Fisher carded his lowest DP World Tour round in over two years to put himself right in contention heading into the weekend. The Englishman has been one of the most consistent performers on the DP World Tour for the best part of two decades, finishing in the top 100 on the Rankings every season between 2006 and 2022, with five wins and a victorious Ryder Cup appearance along the way. Last season, however, he was the last player to keep his card via the Race to Dubai Rankings in Partnership with Rolex, finishing 116th, and currently sits 138th in the 2024 standings.
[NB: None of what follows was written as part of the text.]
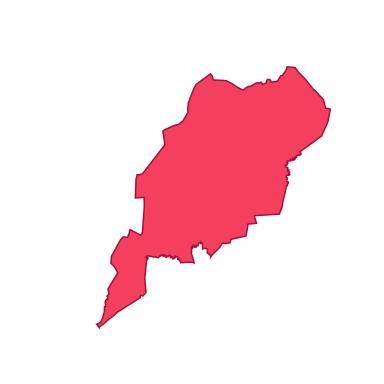 outline of Maļinovas pag., Daugavpils, Latvia, rotated 317°
{"feature_id": "27541924B81356835284887", "entity_name": "Maļinovas pag.", "entity_type": "district", "adm_level": 2, "iso_a3": "LVA", "parent_name": "Latvia", "parent_adm1": "Daugavpils", "projection": "albers", "projection_center": [26.645, 55.995], "detail": "fine", "context": "isolated", "style": "filled", "palette": "rose", "viewbox_px": 384, "rotation_deg": 317, "n_neighbors": 0, "source": "geoboundaries", "source_scale": "gbopen_adm2", "svg_char_len": 5845}
<svg xmlns="http://www.w3.org/2000/svg" viewBox="0 0 384 384"><g transform="rotate(317 192 192)"><path d="M145.2,245.4L146.9,242.3L148.9,238.1L150.3,235.5L150.9,235.6L151.2,235.4L151.5,234.9L152.2,234.0L152.2,233.6L152.6,233.5L153.0,233.0L153.5,233.4L153.8,233.4L154.0,233.2L153.9,232.8L154.1,232.5L154.2,232.3L154.4,232.5L154.3,233.0L154.9,232.6L155.2,232.6L155.4,232.3L155.3,232.1L155.9,232.1L156.8,232.7L157.0,232.6L157.0,232.2L157.4,232.7L157.5,232.7L157.6,233.4L157.1,233.6L156.9,233.4L156.5,233.6L156.4,233.8L156.2,233.5L156.0,233.9L156.1,234.0L156.6,234.0L156.6,234.3L156.8,234.5L157.1,235.1L157.5,234.9L157.8,234.3L158.0,234.6L158.2,234.2L159.2,234.6L159.2,234.9L159.8,235.4L160.0,235.2L160.0,234.8L159.8,234.9L159.7,234.6L160.1,234.3L160.4,234.6L160.7,234.6L160.9,234.7L161.6,233.9L162.0,234.0L162.5,233.8L162.6,234.2L162.8,234.3L163.7,234.2L164.4,234.3L163.4,235.5L164.4,235.8L164.5,236.0L164.6,236.4L163.7,237.4L163.5,238.0L162.3,239.2L160.9,240.9L162.2,241.5L163.8,242.8L164.4,244.5L161.6,246.8L162.0,248.5L162.2,251.1L161.2,252.3L164.1,251.7L168.6,251.6L174.8,251.4L177.8,250.4L179.2,250.3L180.2,250.8L180.9,252.0L181.8,253.0L182.5,253.2L185.1,255.1L188.3,253.2L201.4,261.0L206.2,257.5L211.1,253.7L217.8,258.9L221.2,252.2L222.1,252.4L240.9,267.8L241.2,267.5L247.6,264.5L249.3,263.3L251.6,261.1L259.2,256.3L265.3,252.0L265.4,252.3L265.5,252.4L265.8,252.4L266.9,251.7L268.7,251.0L269.0,250.6L269.3,250.0L268.9,249.7L268.4,249.8L268.2,249.6L268.2,249.3L268.3,248.8L268.8,248.1L269.2,247.9L270.2,247.9L270.4,247.8L271.3,246.9L271.2,246.6L270.9,246.2L271.2,245.1L271.7,244.9L272.3,244.4L272.6,244.6L272.8,244.5L273.3,244.8L273.5,245.2L273.7,245.4L273.9,245.5L274.1,245.1L274.3,245.1L274.8,245.3L274.8,245.9L274.9,246.1L275.3,246.1L275.7,245.3L275.7,245.0L275.6,244.5L275.8,244.0L276.9,244.1L276.9,243.8L276.8,243.6L276.4,243.5L276.1,243.2L276.1,242.8L276.4,242.1L276.7,241.9L277.0,242.0L277.6,242.0L277.2,241.5L277.4,240.9L277.2,240.6L277.3,240.4L277.7,240.4L278.5,239.8L278.6,239.5L278.4,238.9L277.8,238.0L277.5,237.2L277.6,236.6L278.0,236.1L278.7,236.0L278.9,236.3L279.3,237.1L279.6,237.1L279.8,236.7L280.0,236.6L281.3,236.5L281.8,236.1L281.8,235.9L281.6,235.4L282.1,234.7L282.7,234.3L282.9,234.3L282.9,234.5L282.7,234.9L282.7,235.3L284.1,235.2L285.0,235.5L285.3,236.6L285.7,236.5L286.2,235.5L286.5,235.4L286.5,235.6L286.5,236.3L286.6,236.8L287.2,237.0L287.9,237.7L288.0,237.8L288.2,237.2L288.8,236.2L289.1,236.0L289.3,236.5L288.8,238.0L289.3,238.2L290.0,238.2L290.7,237.8L291.2,236.9L291.5,236.8L291.9,237.0L292.0,237.6L292.2,237.9L294.0,236.8L294.4,237.2L294.9,237.4L294.9,237.6L295.5,237.6L295.6,237.9L295.6,238.5L296.5,238.8L296.8,238.8L297.1,238.3L297.8,238.3L298.1,238.2L298.2,237.7L298.2,237.1L298.4,236.8L298.8,236.7L299.0,236.4L298.8,236.2L312.9,238.0L318.5,238.7L320.5,238.8L325.0,239.5L327.2,238.4L336.5,234.6L339.9,232.9L343.8,230.0L349.7,225.9L346.9,221.8L351.1,214.0L351.1,204.2L351.2,201.7L351.1,201.0L350.7,200.0L351.2,195.5L351.2,194.0L351.8,186.7L351.7,179.6L351.5,177.0L352.3,171.4L348.4,166.9L346.8,165.2L344.2,167.0L337.5,168.4L336.0,167.5L331.0,169.0L330.4,169.4L324.8,165.7L325.7,163.8L325.7,163.6L325.3,162.6L323.9,161.1L323.7,161.1L320.4,162.8L317.1,161.5L317.3,160.9L317.4,158.7L315.6,158.4L313.9,156.2L307.3,154.7L305.9,153.6L303.4,152.8L298.7,152.3L296.4,145.6L295.1,139.8L293.4,135.2L292.8,133.8L289.9,130.6L284.0,124.6L286.2,120.2L285.8,119.1L286.1,118.2L268.7,116.2L268.1,116.2L264.3,117.5L254.4,122.1L251.8,123.6L250.2,124.2L245.8,128.2L243.4,130.9L234.5,133.8L228.6,133.5L224.0,131.1L214.4,127.8L212.2,127.6L206.3,136.3L204.3,139.0L167.7,145.0L166.3,143.9L165.1,143.3L163.5,141.9L162.2,143.2L160.3,144.0L146.5,157.7L153.3,163.3L147.2,170.1L127.9,188.0L124.9,188.4L121.1,177.3L120.1,177.6L119.8,178.0L117.1,179.9L115.7,180.3L113.8,181.3L111.2,177.9L107.1,178.2L89.0,184.2L87.3,185.9L84.1,188.7L84.3,193.1L82.8,200.4L64.2,205.7L62.9,208.4L62.4,208.8L61.8,209.9L58.8,210.2L58.8,210.9L58.3,211.8L56.8,213.0L56.4,212.1L53.9,212.9L52.2,214.7L52.3,215.5L50.5,216.9L50.3,216.9L49.9,216.1L46.1,219.9L39.4,223.8L36.0,225.0L32.0,223.7L31.7,228.0L32.5,227.5L37.4,228.2L38.3,228.2L45.0,228.4L49.9,228.9L55.6,229.0L82.1,234.0L82.2,233.5L83.8,232.5L85.2,234.6L90.0,234.0L92.8,230.3L99.4,222.1L101.3,220.6L112.0,211.1L112.3,211.1L112.9,210.8L113.7,210.6L114.3,210.7L114.5,210.5L114.8,210.2L114.1,209.8L113.4,209.5L113.3,209.2L113.5,209.0L114.3,209.4L114.7,209.4L114.8,209.3L114.8,209.0L114.9,208.6L114.8,208.4L114.2,208.3L114.1,208.1L114.4,207.9L114.8,207.9L116.2,208.5L116.5,208.8L116.6,209.3L117.8,210.5L117.8,211.0L118.3,211.4L118.6,212.0L119.1,212.4L119.3,212.8L119.2,213.2L119.3,213.4L120.3,213.9L121.0,214.4L121.1,214.9L121.5,215.4L121.9,215.5L122.0,216.2L122.0,216.6L122.4,217.1L123.4,217.1L124.7,216.8L125.2,217.3L125.6,217.1L126.3,217.2L127.1,217.5L127.1,217.9L126.7,218.3L126.8,218.6L127.4,218.7L127.8,218.4L128.1,218.5L127.9,219.0L127.8,219.3L128.3,219.0L128.9,219.5L128.5,220.3L129.4,220.4L129.3,220.8L129.1,220.9L129.2,221.6L128.4,222.0L128.5,222.3L128.8,222.4L129.7,222.3L129.9,222.0L130.5,222.1L130.8,223.1L131.0,223.4L131.7,222.8L132.4,222.8L132.4,223.3L132.4,223.7L132.5,224.0L132.6,224.4L132.9,224.9L132.9,225.5L132.6,225.7L132.4,225.4L132.2,225.2L131.9,225.2L131.6,225.5L132.0,225.8L132.4,226.3L133.4,226.3L133.5,226.4L133.5,226.6L133.4,226.8L133.0,226.8L132.8,226.9L132.3,227.9L132.4,228.1L132.7,228.1L133.1,227.6L133.4,227.4L133.7,227.9L134.1,228.6L134.6,228.7L134.9,228.5L135.0,227.9L135.4,227.7L135.7,227.2L136.3,227.6L136.4,228.3L136.1,228.4L136.0,228.5L136.7,228.8L137.0,229.4L136.8,229.8L136.8,230.0L137.1,231.5L137.0,231.9L136.6,232.0L136.4,231.9L136.4,231.7L136.5,231.5L136.4,231.3L136.0,231.2L135.8,231.4L135.7,231.6L135.7,231.8L135.8,232.2L136.1,232.4L136.3,233.8L136.1,234.3L136.3,234.6L135.5,236.0L144.1,243.3L145.2,245.4Z" fill="#f43f5e" stroke="#9f1239" stroke-width="1.5"/></g></svg>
An opening 66 followed by a 63 - his lowest round since he carded one of four 62s on a low-scoring day at the 2022 MyGolfLife Open hosted by Pecanwood - has made a mockery of that form and he heads into Saturday bogey-free at 13 under and with a golden opportunity to claim a first win in over a decade.

No day job for Dean

Just days before he finished in a tie for second at the Magical Kenya Open, Dean was working as a delivery driver for UK supermarket Morrisons. Since then, the Qualifying School graduate has played at the Hero Indian Open and three European Challenge Tour events but he has not been delivering any groceries. "I've not been back to work! I've managed to have a few months off work and it's been nice to put everything into the golf again. The result in Kenya helped massively, the sponsors I've got and the sponsors we're speaking to have been a massive help. I'm still on a zero-hour contract so the option is still there no matter what happens this season but I'll just take it one event at a time and see what happens." His second-round 65 on Friday was the lowest round of his DP World Tour career by two shots and he heads into the weekend five back.

Age is just a number

Lev Grinberg has made the title of teenage sensation his own at Rinkven in the past few years but now he has some competition in the form of Arthur Haghedooren. The amateur is just 14 years old but looked like a veteran on the 15th when he produced this.

Nothing Nico can't do

Nicolas Colsaerts has done enough in this game to fill a couple of careers. Three DP World Tour wins, part of the European team that pulled off the Miracle at Medinah, winning Ryder Cup Vice Captain and TV pundit and co-commentator. He has done the latter two while still being an active player on Tour and on Friday he took that to the next level, turning on-course interviewer while playing his second round.

Flashing the flesh

Nobody likes getting their shirt dirty, do they? Louis de Jager certainly doesn't. Above and beyond from the South African.